🤖 AI Summary
In single-cell RNA sequencing (scRNA-seq), linear interpolation in variational autoencoder (VAE) latent spaces is commonly—but incorrectly—assumed to correspond to geodesic paths on the underlying data manifold; latent-space curvature induces systematic deviation, undermining the reliability of Euclidean-assumption downstream methods (e.g., trajectory inference). To address this, we propose FlatVI, the first framework to explicitly incorporate differential-geometric curvature regularization into discrete-likelihood VAEs. By penalizing intrinsic curvature of the learned latent manifold, FlatVI enforces near-Euclidean geometry, ensuring that straight-line interpolations closely approximate true geodesics on the decoded manifold. We theoretically verify consistency on synthetic benchmarks and demonstrate substantial improvements on real time-series scRNA-seq data: enhanced trajectory reconstruction accuracy, superior manifold-aware interpolation fidelity, and improved compatibility with Euclidean downstream tasks.
📝 Abstract
Latent space interpolations are a powerful tool for navigating deep generative models in applied settings.
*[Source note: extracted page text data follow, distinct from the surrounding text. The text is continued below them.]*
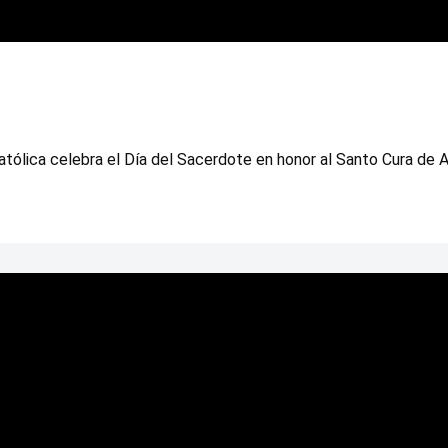
atólica celebra el Día del Sacerdote en honor al Santo Cura de A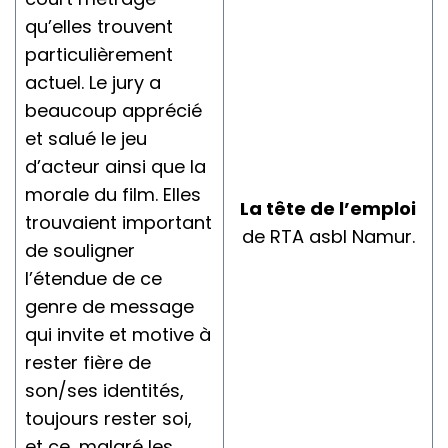
qu’elles trouvent
particulièrement
actuel. Le jury a
beaucoup apprécié
et salué le jeu
d’acteur ainsi que la
morale du film. Elles
La tête de l’emploi
trouvaient important
de RTA asbl Namur.
de souligner
l’étendue de ce
genre de message
qui invite et motive à
rester fière de
son/ses identités,
toujours rester soi,
et ce, malgré les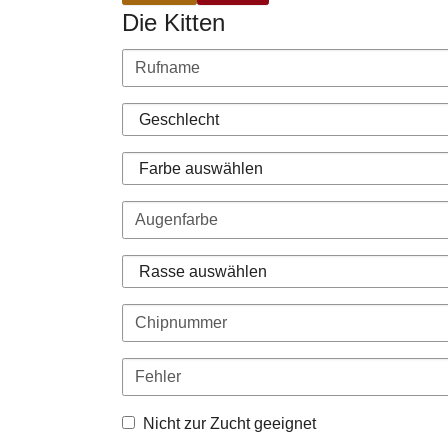
Die Kitten
Nicht zur Zucht geeignet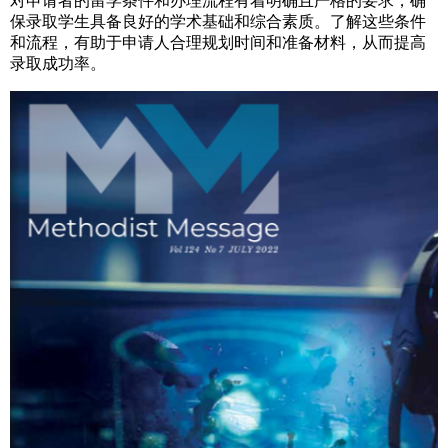
对申请者的留学条件和办理流程有着明确且严格的要求，确
保录取学生具备良好的学术基础和综合素质。了解这些条件
和流程，有助于申请人合理规划时间和准备材料，从而提高
录取成功率。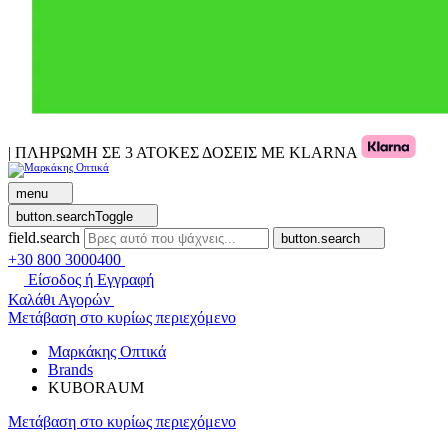
| ΠΛΗΡΩΜΗ ΣΕ 3 ΑΤΟΚΕΣ ΔΟΣΕΙΣ ΜΕ KLARNA
menu
button.searchToggle
field.search
button.search
+30 800 3000400
Είσοδος ή Εγγραφή
Καλάθι Αγορών
Μετάβαση στο κυρίως περιεχόμενο
Μαρκάκης Οπτικά
Brands
KUBORAUM
Μετάβαση στο κυρίως περιεχόμενο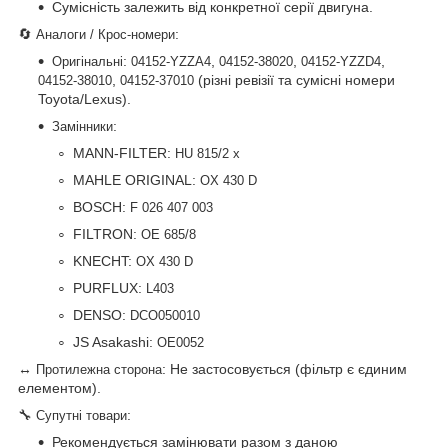
Сумісність залежить від конкретної серії двигуна.
🔄
:
Аналоги / Крос-номери
:
,
,
,
Оригінальні
04152-YZZA4
04152-38020
04152-YZZD4
,
(різні ревізії та сумісні номери
04152-38010
04152-37010
Toyota/Lexus).
:
Замінники
MANN-FILTER:
HU 815/2 x
MAHLE ORIGINAL:
OX 430 D
BOSCH:
F 026 407 003
FILTRON:
OE 685/8
KNECHT:
OX 430 D
PURFLUX:
L403
DENSO:
DCO050010
JS Asakashi:
OE0052
↔
: Не застосовується (фільтр є єдиним
Протилежна сторона
елементом).
🔧
:
Супутні товари
Рекомендується замінювати разом з даною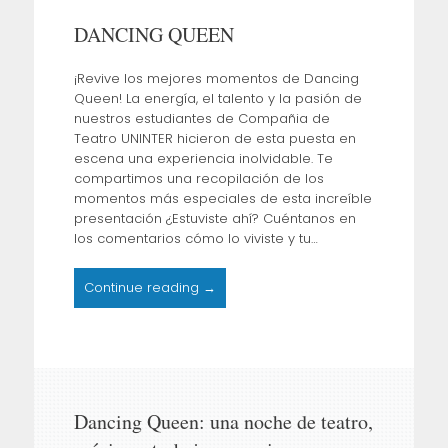
to
DANCING QUEEN
content
¡Revive los mejores momentos de Dancing
Queen! La energía, el talento y la pasión de
nuestros estudiantes de Compañia de
Teatro UNINTER hicieron de esta puesta en
escena una experiencia inolvidable. Te
compartimos una recopilación de los
momentos más especiales de esta increíble
presentación ¿Estuviste ahí? Cuéntanos en
los comentarios cómo lo viviste y tu…
Continue reading →
Dancing Queen: una noche de teatro,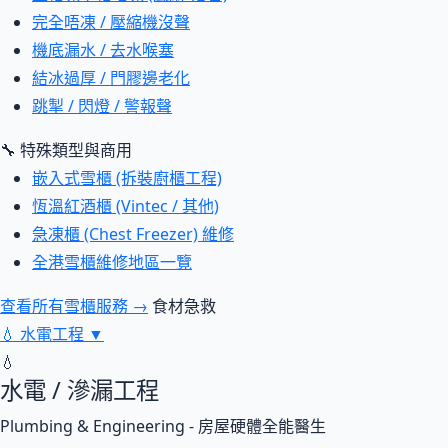
完全唔凍 / 壓縮機沒聲
機底漏水 / 去水喉塞
結冰過厚 / 門膠邊老化
跳掣 / 閃燈 / 警報聲
🔧 特殊類型與商用
嵌入式雪櫃 (拆裝廚櫃工程)
恆溫紅酒櫃 (Vintec / 其他)
急凍櫃 (Chest Freezer) 維修
全港雪櫃維修地區一覽
查看所有雪櫃服務 →
食材急救
💧
水電工程
▼
💧
水電 / 滲漏工程
Plumbing & Engineering - 房屋硬體全能醫生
An example is single-cell RNA sequencing, where existing methods model cellular state transitions as latent space interpolations with variational autoencoders, often assuming linear shifts and Euclidean geometry. However, unless explicitly enforced, linear interpolations in the latent space may not correspond to geodesic paths on the data manifold, limiting methods that assume Euclidean geometry in the data representations. We introduce FlatVI, a novel training framework that regularises the latent manifold of discrete-likelihood variational autoencoders towards Euclidean geometry, specifically tailored for modelling single-cell count data. By encouraging straight lines in the latent space to approximate geodesic interpolations on the decoded single-cell manifold, FlatVI enhances compatibility with downstream approaches that assume Euclidean latent geometry. Experiments on synthetic data support the theoretical soundness of our approach, while applications to time-resolved single-cell RNA sequencing data demonstrate improved trajectory reconstruction and manifold interpolation.